Can’t hold on tight, either
Monday April 22nd 2013, 10:39 pm
Filed under: Life,Wildlife

They’re so good at not looking in the windows as they walk by, not intruding. (I imagine their job depends on it.)

We still have utility workers who come to read the meters once a month.

Mine has to walk past the birdfeeder.

It was a young guy this time, someone I hadn’t seen before, and as he walked studiously forward he couldn’t help but look up–and he cracked up.

Just a small slit in the bottom for the hanging chain to thread through; it’s been working perfectly for awhile now. The squirrels look down, they see the inside, and they know they can’t climb their way out of a paper bag.

(p.s. If you get a chance to see it: at 7:15 am California time, Glenn Stewart will be rappelling down to the nestbox area from the roof of San Jose City Hall and banding the three young peregrine falcons Tuesday, while their parents, who can dive at 241 mph, will be swooping at the guy’s hardhat-covered head.

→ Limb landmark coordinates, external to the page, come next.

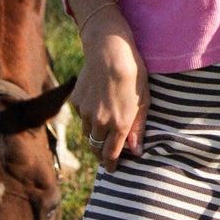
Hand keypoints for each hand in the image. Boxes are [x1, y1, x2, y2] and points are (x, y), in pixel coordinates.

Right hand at [67, 0, 148, 171]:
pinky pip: (82, 116)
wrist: (109, 51)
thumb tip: (136, 151)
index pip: (110, 155)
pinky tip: (99, 104)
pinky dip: (89, 117)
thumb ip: (138, 128)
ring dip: (95, 135)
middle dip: (101, 154)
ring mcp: (85, 112)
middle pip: (95, 148)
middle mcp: (99, 122)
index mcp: (119, 124)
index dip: (111, 164)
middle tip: (109, 154)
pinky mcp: (76, 101)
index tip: (114, 168)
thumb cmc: (134, 73)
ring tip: (105, 128)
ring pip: (87, 133)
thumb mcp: (144, 101)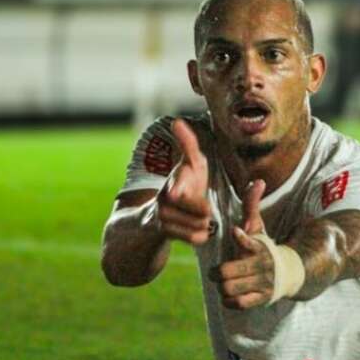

If you want to see it live, the cam feed is here.)



Dancing before you know it
Sunday April 21st 2013, 11:30 pm
Filed under: Amaryllis,Family

The Dancing Queen amaryllis, it blooms yet again. I think I’ve had this bulb about ten years now.

My mom reports that her recovery from her knee replacement surgery is going quite well. But then she is one patient for whom they never had to worry whether she would let pain get in the way of doing her range-of-motion exercises so scar tissue won’t set in and limit her later: if it needs to be done, my mom gets it done. There are walks waiting to be taken and flowers to see!